Fifteen people died in Axochiapan, Jantetelco, and Tepalcingo due to adulterated alcohol on Mother's Day.

==Culture==
The oldest fair in Morelos is held in Tepelcingo on the third Friday of Lent. Visitors come from all over Morelos and nearby states; they enjoy pulque, and traditional dances. Cattle and handicrafts, including boxes of Olinalá aromatic wood are sold. This is the fourth most important fair of Mexico and the largest popular fair in Mexico type Tiaquixtli.

There are three types of music: Tecuanes, Tlatenquiza, and Cañeros. Cuisine includes greenmole of pepita (pipián) with tamales of cenizas, red turkey mole, cecina with cheese, cream, and green sauce with guaje; barbecue of kid and wild pigeons stewed in pipián or in green sauce.

=== Sierra de Huautla ===

Established in 2006, the Sierra de Huautla Biosphere Reserve (REBIOSH) covers 59,031 ha in the Balsas River Basin of the municipalities of Tlaquiltenango, Amacuzac, Tepalcingo, Jojutla, and Puente de Ixtla. Its rough topology varies from 700 to 2,240 m above sea level in the Balsas Basin and constitutes a rich reservoir of endemic species to Mexico. There is a broad range of ecosystem, including low deciduous forest, gallery vegetation, and pine and oak forests. 939 species of plants, 44 species of butterflies, 71 species of mammals, 208 species of birds, 53 species of reptiles, 18 species of amphibians, and 14 species of fish have been noted. Among the species of animals are jaguars, short-horned Baronia butterfly, beaded lizard, military macaw, roufus-backed robin, Balsas screech owl, Pileated flycatcher, mountain lion, ocelot, margay, bobcat, and jaguarundi.

==Tourism==
Tourism includes the Pre-Hispanic Pueblo Viejo, Las Termas thermal water park of Atotonilco, with 29 °C water and the Los Delfines water park. There is Ecotourism- in the Sierra de Huatla, the scenic view of the Cerrito Tepactzin, and the dam. The sanctuary of the Lord of Tepalcingo, the churches of Santa Mónica, Holy Cross, and Nuestra Señora de Guadalupe, and the parish of San Martín Obispo (feast November 11), as well as the Hacienda de San Nicolás Tolentino are also popular with tourists.

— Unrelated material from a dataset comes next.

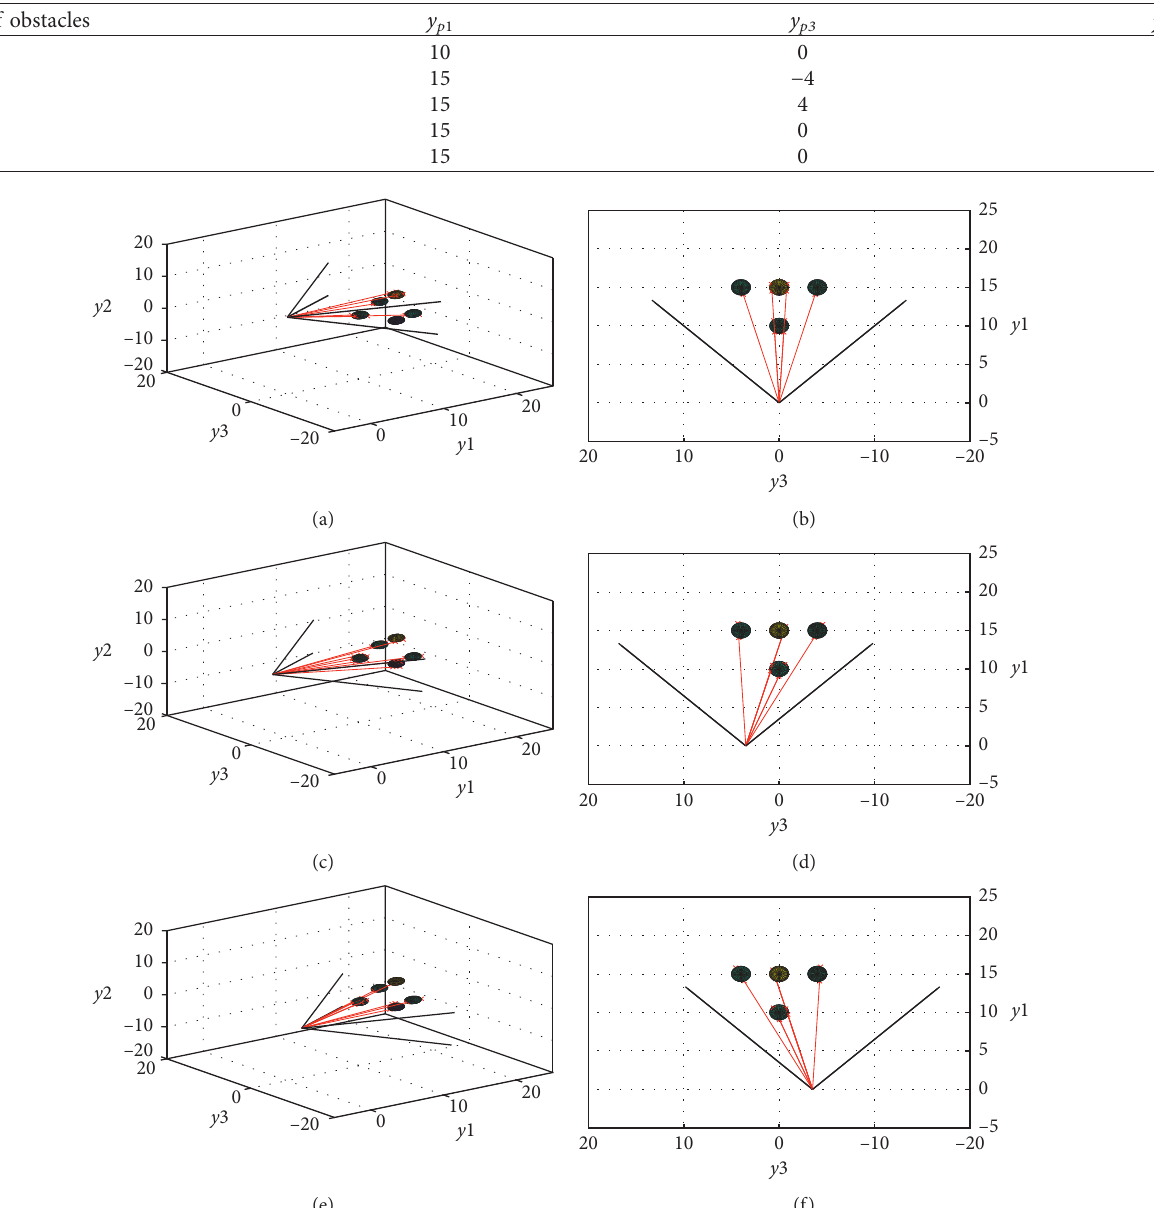
Figure 29: Initial positions of the obstacles and the group of AMR: (a) 3D view; (b) plan view. Table 1: Obstacle coordinates.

===Shrine of the Lord of Tepalcingo===
According to legend, in the 16th century, a girl found a small [30 centimeter tall] wooden figure in the river. The figure represented Jesus Christ tied by his arms to a column. A small hermitage was built where the figure was venerated. Over the years, the sculpture was moved, first to the chapel of Santa Cruz, and then to that of San Martín. In the 18th century, a craftsman from Puebla was commissioned to make a larger sculpture of the Patron Saint, but, unlike the Lord of the Column, he was asked to change the figure to Jesus of Nazareth with a cross. The figure was brought to Tepalcingo and the men who were carrying it said, "it became heavy". A church made of yellow stone from Chalcatcingo was built in that exact place.

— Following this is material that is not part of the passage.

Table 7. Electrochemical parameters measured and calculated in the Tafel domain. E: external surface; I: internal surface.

Agustín Pila Dreinhofer, in the book Arquitectura Barroca (UNAM, 2013), highlights the Shrine of Tepalcingo as the best example of popular baroque in New Spain. The most striking aspect of this temple is its main façade or doorway, in pink - "a true theological treatise", according to Pila Dreinhofer -, with elements, twisted columns, animals, characters and scenes from the Old and New Testaments, from the Creation of the world until the Last Supper; made in stucco, similar to a technique used in pyramids and pre-Hispanic buildings.

==Communities==
Tepalcingo is divided into 20 localities; the most important are: Tepalcingo (the municipal seat), Huitchila, Ixtlilco El Chico, Ixtlilco, Ixtlilco El Grande, Los Sauces, El Tepehuaje, El Limón, Pitzotlán, El Pastor, and Zacapalco.